Mi madre busca amor, y yo me ahogo en los cuidados de mis hijos.
Mi madre, Carmen Martínez, parece habernos borrado de su vida. Yo me desvivo entre mis dos niños, que reclaman atención sin fin, mientras ella, su abuela, ni siquiera considera tender una mano. Este dolor me corroe por dentro, y no sé cómo lidiar con la soledad y el rencor que me invaden.
¿Por qué actúa así? No encuentro respuesta. Nos distanciamos cuando, a los dieciocho años, me fui de casa en Sevilla para labrarme un futuro. Desde entonces, nuestras conversaciones se redujeron a llamadas esporádicas. Esperaba que el nacimiento de mis hijos nos uniera, pero cada vez que le pido que venga o simplemente que me escuche, corta al minuto: «Lucía, ahora no puedo, tengo cosas». ¿Qué puede ser más importante que la familia? No lo entiendo.
Ella siempre insistió en criarme para ser independiente. De joven me repetía que debía valerme por mí misma. Pero al marcharme tan pronto, tuve que abrirme paso a mordiscos. Buscar trabajo, alquilar un piso minúsculo, contrar cada céntimo… Todo cayó sobre mis hombros. Lo logré, pero ¿a qué precio? Ahora que soy madre, solo espero un poco de apoyo.

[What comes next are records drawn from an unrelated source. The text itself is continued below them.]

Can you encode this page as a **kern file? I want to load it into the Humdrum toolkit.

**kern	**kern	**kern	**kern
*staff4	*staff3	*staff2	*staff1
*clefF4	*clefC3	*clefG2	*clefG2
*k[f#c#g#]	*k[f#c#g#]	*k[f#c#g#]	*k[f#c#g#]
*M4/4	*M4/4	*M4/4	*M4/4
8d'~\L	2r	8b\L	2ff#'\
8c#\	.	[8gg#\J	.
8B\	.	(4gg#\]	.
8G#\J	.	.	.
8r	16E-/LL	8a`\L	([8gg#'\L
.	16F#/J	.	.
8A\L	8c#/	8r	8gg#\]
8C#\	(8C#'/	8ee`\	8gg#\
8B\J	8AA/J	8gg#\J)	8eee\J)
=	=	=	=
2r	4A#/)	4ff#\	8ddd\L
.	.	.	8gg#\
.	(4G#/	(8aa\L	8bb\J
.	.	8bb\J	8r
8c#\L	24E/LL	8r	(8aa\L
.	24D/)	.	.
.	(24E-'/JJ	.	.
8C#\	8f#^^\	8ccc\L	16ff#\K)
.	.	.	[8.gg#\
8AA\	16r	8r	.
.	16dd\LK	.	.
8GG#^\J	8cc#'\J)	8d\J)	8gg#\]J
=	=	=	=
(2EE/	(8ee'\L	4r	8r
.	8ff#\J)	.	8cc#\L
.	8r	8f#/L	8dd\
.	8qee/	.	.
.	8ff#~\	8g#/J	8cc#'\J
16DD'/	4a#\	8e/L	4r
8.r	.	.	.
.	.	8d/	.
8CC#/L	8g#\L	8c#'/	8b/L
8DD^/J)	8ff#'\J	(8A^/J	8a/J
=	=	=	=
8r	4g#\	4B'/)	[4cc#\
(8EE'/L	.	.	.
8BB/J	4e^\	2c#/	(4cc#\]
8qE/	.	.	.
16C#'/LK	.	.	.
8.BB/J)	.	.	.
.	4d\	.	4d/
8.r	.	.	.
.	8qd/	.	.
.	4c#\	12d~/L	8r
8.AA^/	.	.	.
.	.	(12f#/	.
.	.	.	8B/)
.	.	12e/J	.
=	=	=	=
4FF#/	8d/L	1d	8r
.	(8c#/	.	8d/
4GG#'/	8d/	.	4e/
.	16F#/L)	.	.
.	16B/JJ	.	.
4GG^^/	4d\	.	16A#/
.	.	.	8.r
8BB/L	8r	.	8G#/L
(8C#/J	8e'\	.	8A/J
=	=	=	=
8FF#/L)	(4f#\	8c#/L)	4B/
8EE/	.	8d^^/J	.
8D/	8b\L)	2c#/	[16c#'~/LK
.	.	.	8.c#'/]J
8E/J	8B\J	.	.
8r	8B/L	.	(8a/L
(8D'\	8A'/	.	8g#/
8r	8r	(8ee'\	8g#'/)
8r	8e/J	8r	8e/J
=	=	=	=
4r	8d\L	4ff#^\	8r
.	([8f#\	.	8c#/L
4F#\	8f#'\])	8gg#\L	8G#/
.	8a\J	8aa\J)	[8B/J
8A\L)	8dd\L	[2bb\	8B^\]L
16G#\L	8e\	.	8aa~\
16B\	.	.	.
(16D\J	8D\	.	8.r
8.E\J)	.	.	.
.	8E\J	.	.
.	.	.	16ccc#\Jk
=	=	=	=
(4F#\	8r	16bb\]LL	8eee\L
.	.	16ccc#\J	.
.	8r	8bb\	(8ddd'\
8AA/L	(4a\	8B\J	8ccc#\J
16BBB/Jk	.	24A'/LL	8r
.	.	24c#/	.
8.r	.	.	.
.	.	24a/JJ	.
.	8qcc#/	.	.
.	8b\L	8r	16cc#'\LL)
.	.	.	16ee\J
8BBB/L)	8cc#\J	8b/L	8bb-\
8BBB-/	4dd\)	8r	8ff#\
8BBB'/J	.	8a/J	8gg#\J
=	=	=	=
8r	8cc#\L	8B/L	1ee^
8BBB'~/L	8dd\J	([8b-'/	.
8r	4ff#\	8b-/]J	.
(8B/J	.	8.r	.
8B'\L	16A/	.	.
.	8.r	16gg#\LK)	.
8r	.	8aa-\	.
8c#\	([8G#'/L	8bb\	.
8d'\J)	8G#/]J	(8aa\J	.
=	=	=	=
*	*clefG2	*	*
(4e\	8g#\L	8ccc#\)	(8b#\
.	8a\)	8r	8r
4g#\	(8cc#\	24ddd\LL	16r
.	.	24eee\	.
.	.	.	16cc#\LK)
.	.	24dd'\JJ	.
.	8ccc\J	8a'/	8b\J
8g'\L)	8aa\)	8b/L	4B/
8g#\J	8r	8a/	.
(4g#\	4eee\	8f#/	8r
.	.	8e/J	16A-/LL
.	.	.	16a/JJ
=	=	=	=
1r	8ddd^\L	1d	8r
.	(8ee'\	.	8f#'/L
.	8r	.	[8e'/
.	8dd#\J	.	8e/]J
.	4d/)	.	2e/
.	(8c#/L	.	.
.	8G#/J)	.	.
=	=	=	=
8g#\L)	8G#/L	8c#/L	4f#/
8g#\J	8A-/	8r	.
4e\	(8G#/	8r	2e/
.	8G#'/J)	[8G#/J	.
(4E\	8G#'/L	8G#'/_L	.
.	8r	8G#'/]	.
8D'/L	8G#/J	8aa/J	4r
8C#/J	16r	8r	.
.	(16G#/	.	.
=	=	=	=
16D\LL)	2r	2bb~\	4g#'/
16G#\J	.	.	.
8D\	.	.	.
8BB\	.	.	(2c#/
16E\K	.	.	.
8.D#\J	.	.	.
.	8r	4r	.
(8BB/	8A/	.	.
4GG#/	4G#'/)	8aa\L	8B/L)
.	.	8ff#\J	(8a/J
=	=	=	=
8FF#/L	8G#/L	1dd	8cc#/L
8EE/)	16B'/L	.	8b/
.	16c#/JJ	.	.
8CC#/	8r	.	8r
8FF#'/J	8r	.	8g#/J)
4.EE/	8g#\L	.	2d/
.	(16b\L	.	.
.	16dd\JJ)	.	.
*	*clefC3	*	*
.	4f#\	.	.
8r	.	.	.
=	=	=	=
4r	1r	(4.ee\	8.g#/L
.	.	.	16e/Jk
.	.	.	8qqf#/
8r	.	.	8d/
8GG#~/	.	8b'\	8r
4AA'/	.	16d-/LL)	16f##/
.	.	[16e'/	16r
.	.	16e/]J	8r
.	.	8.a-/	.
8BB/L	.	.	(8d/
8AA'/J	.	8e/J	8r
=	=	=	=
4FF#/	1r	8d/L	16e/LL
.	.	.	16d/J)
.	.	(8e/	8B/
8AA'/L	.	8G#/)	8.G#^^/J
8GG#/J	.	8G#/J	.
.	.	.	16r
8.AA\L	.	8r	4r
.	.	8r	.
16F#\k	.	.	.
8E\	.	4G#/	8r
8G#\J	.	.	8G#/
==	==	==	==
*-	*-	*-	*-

Y no está.
En cambio, su tiempo lo ocupan los hombres. Como una adolescente, va de cita en cita, buscando al «indicado», aunque ya pasa de los cincuenta. No le niego su derecho a ser feliz, pero cuando eso le absorbe por completo, no puedo callarme. Mis hijos, sus nietos, añoran a su abuela. Preguntan por qué no viene, y yo no sé qué contestar. Siempre tiene una excusa: está ocupada, cansada, o tiene «planes con alguien interesante».
Hace poco estallé. Tras otra negativa a visitarnos, la llamé y solté todo lo acumulado: «Mamá, ¿no te da vergüenza? A tu edad deberías estar con tus nietos, no persiguiendo romances». Ella estalló a su vez: «¡Te dediqué mi juventud, trabajé sin descanso, te crié sola! ¡Ahora es mi momento, Lucía! Los niños son tu responsabilidad, no la mía». Sus palabras me golpearon como una bofetada. Sí, hizo mucho por mí, pero ¿eso justifica dar la espalda a los suyos?
La veo alejarse. En los últimos dos años, apenas nos vemos una vez al mes. Se ha vuelto fría, como una extraña. Hasta su voz perdió el calor de antes. No le pido que sacrifique su vida por nosotros, pero ¿es tan difícil venir una vez por semana? Jugar con los niños, darme un respiro… Temo que pronto dejaremos de ser familia.
¿Cómo hacerle ver que la vida no son solo cenas románticas y pretendientes? Que su sangre, sus nietos, son lo que importa. Estoy harta de pelear, de sentirme invisible. A veces pienso: quizá si encuentra a su «príncipe», luego se acordará de nosotros. Pero en el fondo, temo que ese «luego» nunca llegue.
No quiero perderla. Pero ¿cómo mantener el vínculo si ella lo rompe? Me hund en las obligaciones, y ella ni siquiera parece notarlo. ¿Seré egoísta? ¿O será que ella olvidó lo que es ser madre?